Auch die Christinnen und Christen der ersten Generation bezeugen das Ende. Paulus gibt ihre Worte weiter, „dass Christus gestorben ist für unsere Sünden nach der Schrift und begraben.“ Sie hatten den gekreuzigten Jesus zu Grabe getragen. Sein Leichnam war mit Händen zu greifen. Christus ist ganz Mensch. Bis in die feinste Nervenfaser hinein und jede Schmerzempfindung. Er ist „einer von uns, doch keiner wie wir“ (A. Goes). Denn im Unterschied zu jedem anderen Menschen hat Christus kein gebrochenes Verhältnis zu Gott. Er ist mit Gott eins.
Die Augenzeugen müssen gute Gründe gehabt haben, es in ihrem Glaubensbekenntnis so zu sagen. Gerade die Jünger, so wird erzählt, hatten zuvor jeden Hinweis Jesu auf seinen Tod ignoriert. Petrus widerspricht Jesus sogar, als dieser sein Leiden und Sterben ankündigt. Nun aber bekennen sie, dass „Christus für unsere Sünden gestorben ist nach der Schrift und begraben worden ist“. Es hat gedauert, bis sie die Übereinstimmung sahen zwischen dem Gekreuzigten und dem, was in den heiligen Schriften des Judentums gesagt wird zum Beispiel vom „Gottesknecht“. Tage nach dem Ende dämmert es ihnen. Im hellen Licht von Ostern sagen sie, „dass Christus gestorben ist für unsere Sünden nach der Schrift und begraben.“ Sie können vom Ende nur deshalb so sprechen, weil sie auch vom Anfang etwas zu sagen haben, der auf das Ende folgt: nämlich „dass er auferweckt worden ist … und gesehen worden ist.“

Der neue Tag seit Ostern„Auferweckt … und gesehen worden“ – wer traut da seinen Ohren noch? Die biblischen Ostergeschichten erzählen von den Zweifeln des Jüngers Thomas und vom Entsetzen der Frauen am Grab, von ungläubigen Blicken, von verstopften Ohren und von empörten Gemütern. Es kann kaum anders sein. Denn wenn auf den sicheren Tod kein Verlass ist, dann ist die Welt aus den Fugen.

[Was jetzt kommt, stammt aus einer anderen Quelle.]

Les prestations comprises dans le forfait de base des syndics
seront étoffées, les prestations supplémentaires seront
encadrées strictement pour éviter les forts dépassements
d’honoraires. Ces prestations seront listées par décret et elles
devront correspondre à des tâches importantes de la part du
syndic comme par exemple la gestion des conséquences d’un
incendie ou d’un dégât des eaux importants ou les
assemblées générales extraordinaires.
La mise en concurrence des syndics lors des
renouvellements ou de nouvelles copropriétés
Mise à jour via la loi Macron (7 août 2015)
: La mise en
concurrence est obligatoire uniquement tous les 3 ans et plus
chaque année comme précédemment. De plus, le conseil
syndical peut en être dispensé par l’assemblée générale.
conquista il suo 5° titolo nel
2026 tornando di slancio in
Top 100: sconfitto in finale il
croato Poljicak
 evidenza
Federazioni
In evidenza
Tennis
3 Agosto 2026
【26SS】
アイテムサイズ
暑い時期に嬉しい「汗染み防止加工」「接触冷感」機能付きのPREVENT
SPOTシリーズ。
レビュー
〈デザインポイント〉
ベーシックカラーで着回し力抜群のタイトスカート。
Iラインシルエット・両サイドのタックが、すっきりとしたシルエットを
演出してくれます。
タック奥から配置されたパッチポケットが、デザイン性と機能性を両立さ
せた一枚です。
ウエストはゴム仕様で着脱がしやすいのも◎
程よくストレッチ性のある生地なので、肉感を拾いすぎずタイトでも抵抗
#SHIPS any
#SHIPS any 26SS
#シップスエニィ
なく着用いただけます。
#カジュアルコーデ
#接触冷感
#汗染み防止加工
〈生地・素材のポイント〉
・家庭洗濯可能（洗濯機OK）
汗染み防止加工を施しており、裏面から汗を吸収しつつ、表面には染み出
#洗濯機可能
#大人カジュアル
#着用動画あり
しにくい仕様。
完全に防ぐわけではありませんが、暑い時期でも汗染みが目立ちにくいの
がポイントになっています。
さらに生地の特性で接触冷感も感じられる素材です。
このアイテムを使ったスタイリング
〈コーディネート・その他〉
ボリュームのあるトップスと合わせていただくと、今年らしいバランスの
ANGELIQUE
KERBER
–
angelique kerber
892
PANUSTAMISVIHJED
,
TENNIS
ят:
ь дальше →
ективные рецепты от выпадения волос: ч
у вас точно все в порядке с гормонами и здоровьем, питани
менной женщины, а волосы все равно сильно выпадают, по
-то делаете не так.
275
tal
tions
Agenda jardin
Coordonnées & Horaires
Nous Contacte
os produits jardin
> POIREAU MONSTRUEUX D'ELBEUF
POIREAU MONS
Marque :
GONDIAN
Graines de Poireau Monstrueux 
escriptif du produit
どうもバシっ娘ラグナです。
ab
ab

Wollen wir, liebe Gemeinde, dennoch dem Osterbekenntnis für einen Moment Glauben schenken? Vielleicht nur aus Respekt vor Dietrich Bonhoeffer und vor der Kraft, die ihn als Mensch getragen hat? Vielleicht nur aus Respekt vor den frühen Zeugen und mit der Hoffnung, dass die Kraft Gottes auch in uns zu wirken beginnt? Schenken wir dem Osterbekenntnis für einen Moment Glauben, auch mit Respekt vor den einmaligen Augenzeugen. Sie haben sich damals zum auferweckten Christus bekannt, auch wenn es sie jede religiöse und soziale Sicherheit kostete.

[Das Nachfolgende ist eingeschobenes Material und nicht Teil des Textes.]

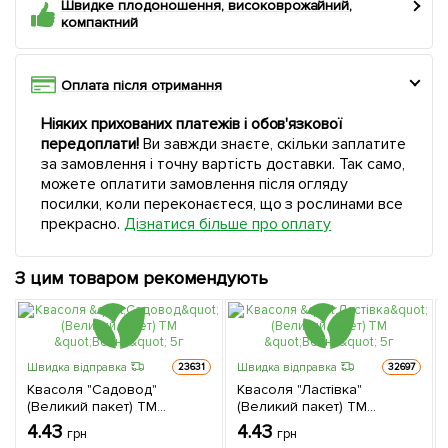
Швидке плодоношення, високоврожайний,
компактний
Оплата після отримання
Ніяких прихованих платежів і обов'язкової
передоплати!
Ви завжди знаєте, скільки заплатите
за замовлення і точну вартість доставки. Так само,
можете оплатити замовлення після огляду
посилки, коли переконаєтеся, що з рослинами все
прекрасно.
Дізнатися більше про оплату
З цим товаром рекомендують
Швидка відправка
Швидка відправка
23631
32697
Квасоля "Садовод"
Квасоля "Ластівка"
(Великий пакет) ТМ
(Великий пакет) ТМ
"Весна" 5г
"Весна" 5г
4.43
4.43
грн
грн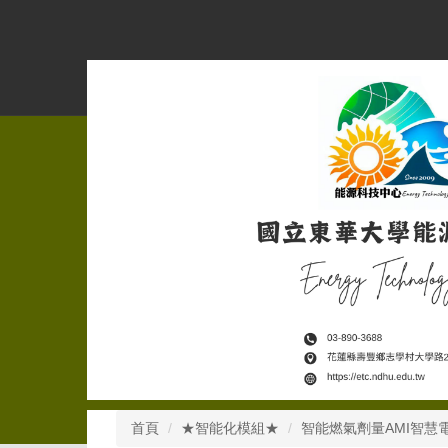
跳
到
主
要
內
容
區
首頁
★智能化模組★
智能燃氣劑量AMI智慧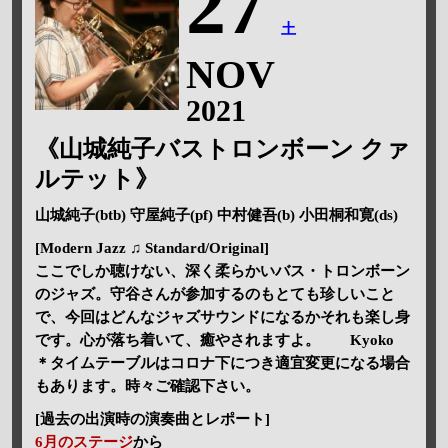
27
土
NOV
2021
《山城純子バストロンボーン クァ
ルテット》
山城純子(btb) 守屋純子(pf) 中村健吾(b) 小田桐和寛(ds)
[Modern Jazz ♫ Standard/Original]
ここでしか聴けない、深く柔らかいバス・トロンボーン
のジャズ。守谷さんが参加するのもとても珍しいこと
で、今回はどんなジャズサウンドになるかそれも楽し身
です。心が落ち着いて、癒やされますよ。 Kyoko
＊タイムテーブルはコロナ下につき適宜変更になる場合
もあります。時々ご確認下さい。
[過去の出演時の演奏曲とレポート]
6月のステージ
から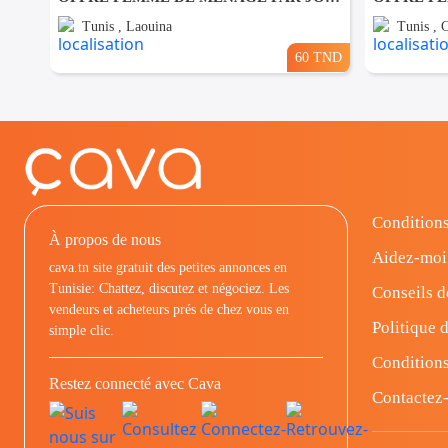
Tunis , Laouina
Tunis , 
60 TND
Conditions
À propos de nous
Aidez-moi
cava.tn site gratuit des petites annonces en
Tunisie: Chattez, discutez et négociez. Les
Conseils d
vendeurs et acheteurs prés de chez vous en
Politique d
simple clic.
Conditions
Restez connecté avec Cava
Contactez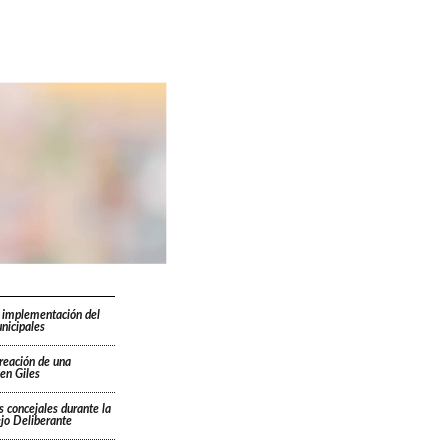
 implementación del
nicipales
creación de una
en Giles
s concejales durante la
ejo Deliberante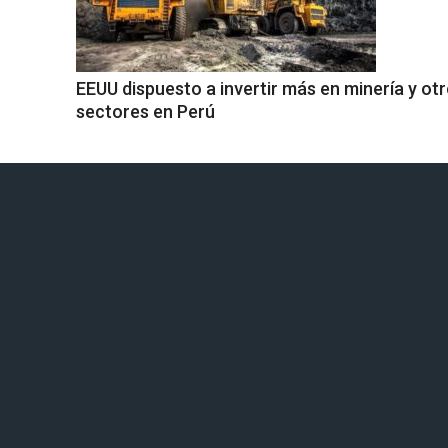
EEUU dispuesto a invertir más en minería y ot
sectores en Perú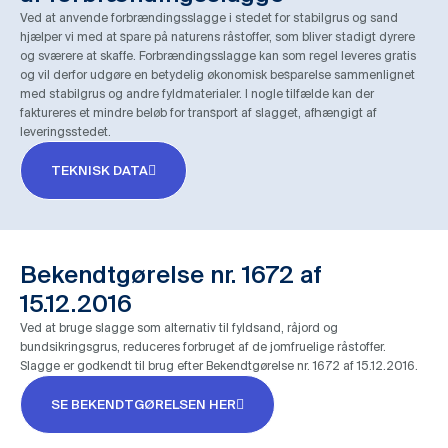
Ved at anvende forbrændingsslagge i stedet for stabilgrus og sand
hjælper vi med at spare på naturens råstoffer, som bliver stadigt dyrere
og sværere at skaffe. Forbrændingsslagge kan som regel leveres gratis
og vil derfor udgøre en betydelig økonomisk besparelse sammenlignet
med stabilgrus og andre fyldmaterialer. I nogle tilfælde kan der
faktureres et mindre beløb for transport af slagget, afhængigt af
leveringsstedet.
TEKNISK DATA
Bekendtgørelse nr. 1672 af
15.12.2016
Ved at bruge slagge som alternativ til fyldsand, råjord og
bundsikringsgrus, reduceres forbruget af de jomfruelige råstoffer.
Slagge er godkendt til brug efter Bekendtgørelse nr. 1672 af 15.12.2016.
SE BEKENDTGØRELSEN HER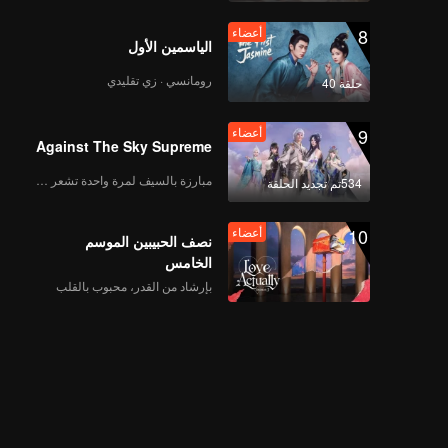
8
أعضاء
الياسمين الأول
رومانسي · زي تقليدي
حلقة 40
9
أعضاء
Against The Sky Supreme
مبارزة بالسيف لمرة واحدة تشعر بالحرية
534تم تجديد الحلقة
10
أعضاء
نصف الحبيبين الموسم
الخامس
بإرشاد من القدر، محبوب بالقلب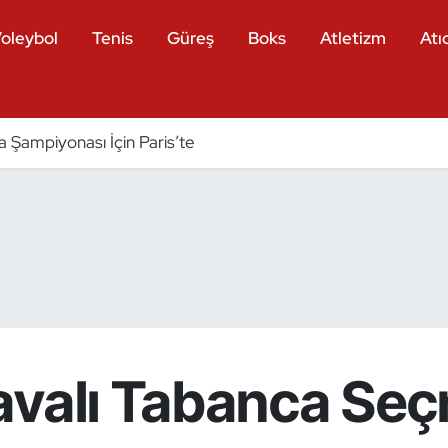
oleybol
Tenis
Güreş
Boks
Atletizm
Atıc
a Şampiyonası İçin Paris’te
avalı Tabanca Seç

„Auferweckt … und gesehen worden“ – gesehen von Kephas, dem Petrus. Ausgerechnet der, der Jesus feige verleugnet und jede Verbindung mit Jesus im Hof des hohenpriesterlichen Palasts verneint: der bejaht Christi Auferweckung vom Tod. Der hat den Auferweckten gesehen. Das bewegt mich. Jesus Christus lässt sich bei dem zweifelhaften Petrus unzweifelhaft als Auferstandener sehen. Mit Petrus fängt er wider alle Erwartung etwas an, nachdem Schluss war. Bei aller Freundschaft: fertig, aus, Ende. Das geht mir nah. Es berührt mich und hat mit uns zu tun.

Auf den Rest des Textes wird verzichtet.